Das schwarze Ding im Wasser nahe dem Ufer ist nicht etwa ein Wrack, sondern ist Strorks, das Rhinozeros, das ohne seine Haut badet. Er war gerade so schwarz unter seiner Haut wie zuvor, da er in seiner Haut steckte. Nach dem Kochofen würde ich überhaupt nicht fragen, wenn ich an Deiner Stelle wäre.

Und das Rhinozeros kam und nahm die Haut und knöpfte sie zu mit den drei Knöpfen, und die Kuchenkrumen kitzelten es wie Kuchenkrumen im Bett. Dann fing es an zu kratzen, aber das machte es noch schlimmer, und dann legte es sich in den Sand und rollte und rollte und rollte sich, und jedesmal, wenn es sich rollte, kitzelten die Kuchenkrumen schlimmer und schlimmer und schlimmer. Dann rannte es nach dem Palmbaum und rieb und rieb und rieb sich dagegen. Es rieb so lange und so fest, daß es seine Haut über seinen Schultern in eine große Falte rieb und eine andere Falte nach unten hin, wo die Knöpfe saßen (aber die Knöpfe rieb es ab). Und es rieb noch ein paar Falten über seinen Beinen. Und es wurde furchtbar wütend, aber die Kuchenkrumen kehrten sich nicht daran. Sie waren inwendig in seiner Haut und kitzelten. So ging es endlich heim, furchtbar kratzig; und von dem Tage an bis heute hat das Rhinozeros große Falten in seiner Haut und ein sehr böses Temperament, alles wegen der Kuchenkrumen inwendig.
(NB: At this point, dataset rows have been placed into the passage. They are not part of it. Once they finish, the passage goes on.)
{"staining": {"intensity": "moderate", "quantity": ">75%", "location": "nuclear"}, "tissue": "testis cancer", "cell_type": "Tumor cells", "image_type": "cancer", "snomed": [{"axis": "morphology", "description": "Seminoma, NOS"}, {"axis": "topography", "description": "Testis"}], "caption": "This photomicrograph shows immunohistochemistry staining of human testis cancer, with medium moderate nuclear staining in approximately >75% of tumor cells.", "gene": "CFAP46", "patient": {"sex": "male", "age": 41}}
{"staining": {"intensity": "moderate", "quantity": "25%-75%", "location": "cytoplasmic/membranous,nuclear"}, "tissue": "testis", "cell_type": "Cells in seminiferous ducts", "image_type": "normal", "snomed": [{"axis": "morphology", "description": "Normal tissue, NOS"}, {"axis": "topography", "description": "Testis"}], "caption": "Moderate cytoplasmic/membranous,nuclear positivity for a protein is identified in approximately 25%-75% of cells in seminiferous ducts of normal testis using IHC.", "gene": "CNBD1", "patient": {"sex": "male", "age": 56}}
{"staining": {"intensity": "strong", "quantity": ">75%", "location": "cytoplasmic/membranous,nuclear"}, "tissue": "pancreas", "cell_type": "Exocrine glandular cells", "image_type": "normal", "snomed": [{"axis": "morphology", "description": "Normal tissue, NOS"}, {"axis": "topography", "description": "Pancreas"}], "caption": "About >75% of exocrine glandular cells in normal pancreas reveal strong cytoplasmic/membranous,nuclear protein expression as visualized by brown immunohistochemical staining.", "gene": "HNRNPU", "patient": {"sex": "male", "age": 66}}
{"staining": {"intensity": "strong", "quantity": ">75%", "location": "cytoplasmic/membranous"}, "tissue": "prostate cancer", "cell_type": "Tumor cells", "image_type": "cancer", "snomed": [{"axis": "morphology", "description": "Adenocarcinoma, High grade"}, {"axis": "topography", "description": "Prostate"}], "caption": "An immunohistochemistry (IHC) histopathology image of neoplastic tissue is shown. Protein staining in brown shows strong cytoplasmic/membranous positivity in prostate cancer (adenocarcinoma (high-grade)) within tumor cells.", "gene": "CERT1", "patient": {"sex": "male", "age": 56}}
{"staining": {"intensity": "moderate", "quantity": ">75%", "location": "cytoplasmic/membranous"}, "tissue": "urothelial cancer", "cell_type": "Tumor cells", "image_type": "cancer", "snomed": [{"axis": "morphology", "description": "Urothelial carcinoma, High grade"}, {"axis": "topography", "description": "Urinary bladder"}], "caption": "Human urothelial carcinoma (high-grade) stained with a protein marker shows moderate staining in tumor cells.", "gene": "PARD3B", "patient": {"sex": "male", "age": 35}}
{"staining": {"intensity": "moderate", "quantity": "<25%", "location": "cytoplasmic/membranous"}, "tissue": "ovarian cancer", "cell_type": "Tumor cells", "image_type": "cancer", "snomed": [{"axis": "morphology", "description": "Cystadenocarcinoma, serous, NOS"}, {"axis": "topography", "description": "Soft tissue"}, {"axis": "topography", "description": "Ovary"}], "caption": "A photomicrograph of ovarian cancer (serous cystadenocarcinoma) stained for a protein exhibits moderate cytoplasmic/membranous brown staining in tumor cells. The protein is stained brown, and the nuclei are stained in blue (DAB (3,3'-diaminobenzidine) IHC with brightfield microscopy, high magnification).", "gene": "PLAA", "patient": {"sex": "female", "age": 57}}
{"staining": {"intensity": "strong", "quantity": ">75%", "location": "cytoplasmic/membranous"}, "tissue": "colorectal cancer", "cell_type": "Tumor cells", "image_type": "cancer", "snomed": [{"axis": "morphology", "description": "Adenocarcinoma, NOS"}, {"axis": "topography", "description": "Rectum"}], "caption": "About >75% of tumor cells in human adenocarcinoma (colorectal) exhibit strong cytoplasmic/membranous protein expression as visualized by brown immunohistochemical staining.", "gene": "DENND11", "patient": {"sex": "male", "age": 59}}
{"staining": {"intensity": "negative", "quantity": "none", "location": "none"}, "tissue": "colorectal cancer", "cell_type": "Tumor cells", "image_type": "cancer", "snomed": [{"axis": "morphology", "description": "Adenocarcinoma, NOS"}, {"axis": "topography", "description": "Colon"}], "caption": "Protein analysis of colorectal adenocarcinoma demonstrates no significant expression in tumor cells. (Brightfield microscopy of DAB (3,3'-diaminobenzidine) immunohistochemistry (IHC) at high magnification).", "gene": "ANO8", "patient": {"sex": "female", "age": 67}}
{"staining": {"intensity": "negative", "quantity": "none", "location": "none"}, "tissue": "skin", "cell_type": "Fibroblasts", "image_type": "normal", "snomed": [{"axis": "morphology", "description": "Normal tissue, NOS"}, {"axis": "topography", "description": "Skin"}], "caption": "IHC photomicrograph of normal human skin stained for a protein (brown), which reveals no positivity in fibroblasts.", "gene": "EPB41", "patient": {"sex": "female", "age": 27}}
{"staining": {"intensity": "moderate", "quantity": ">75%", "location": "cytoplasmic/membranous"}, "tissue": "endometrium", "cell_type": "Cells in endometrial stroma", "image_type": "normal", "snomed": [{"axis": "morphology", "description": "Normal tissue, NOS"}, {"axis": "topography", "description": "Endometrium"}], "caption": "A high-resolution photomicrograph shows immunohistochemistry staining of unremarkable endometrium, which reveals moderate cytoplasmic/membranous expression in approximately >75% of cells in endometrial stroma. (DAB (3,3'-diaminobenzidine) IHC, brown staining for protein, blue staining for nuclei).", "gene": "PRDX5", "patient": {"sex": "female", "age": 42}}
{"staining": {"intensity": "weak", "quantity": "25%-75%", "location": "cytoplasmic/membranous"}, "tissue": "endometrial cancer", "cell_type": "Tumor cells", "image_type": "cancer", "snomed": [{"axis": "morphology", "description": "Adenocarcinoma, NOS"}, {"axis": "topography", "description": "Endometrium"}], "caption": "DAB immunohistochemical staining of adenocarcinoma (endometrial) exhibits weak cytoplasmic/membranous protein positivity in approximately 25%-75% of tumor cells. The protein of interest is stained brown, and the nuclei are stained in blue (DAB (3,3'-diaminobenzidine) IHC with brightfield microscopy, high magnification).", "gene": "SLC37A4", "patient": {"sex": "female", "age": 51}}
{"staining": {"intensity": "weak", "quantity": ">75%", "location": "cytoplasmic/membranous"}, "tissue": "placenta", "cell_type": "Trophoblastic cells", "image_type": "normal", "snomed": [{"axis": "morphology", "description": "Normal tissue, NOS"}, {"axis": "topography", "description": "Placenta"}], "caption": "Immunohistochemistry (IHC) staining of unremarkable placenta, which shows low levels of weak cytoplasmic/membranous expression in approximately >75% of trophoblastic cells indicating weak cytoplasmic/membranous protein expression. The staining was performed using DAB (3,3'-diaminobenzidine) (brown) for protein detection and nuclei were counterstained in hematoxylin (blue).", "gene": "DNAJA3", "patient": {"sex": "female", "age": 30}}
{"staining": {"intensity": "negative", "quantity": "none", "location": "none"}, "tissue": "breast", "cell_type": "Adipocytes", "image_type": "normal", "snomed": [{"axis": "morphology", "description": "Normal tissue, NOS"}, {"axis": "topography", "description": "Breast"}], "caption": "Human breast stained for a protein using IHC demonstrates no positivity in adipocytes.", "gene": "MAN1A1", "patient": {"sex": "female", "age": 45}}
Aber der Perser kletterte von seinem Palmbaum herab und hatte seinen Hut an, von dem die Sonnenstrahlen reflektieren mit mehr als orientalischer Pracht. Er packte seinen Kochofen auf und ging fort, nach der Richtung von Oretavo, Amygdala, den Hochlandwiesen von Anantarivo und den Marschen von Sonaput.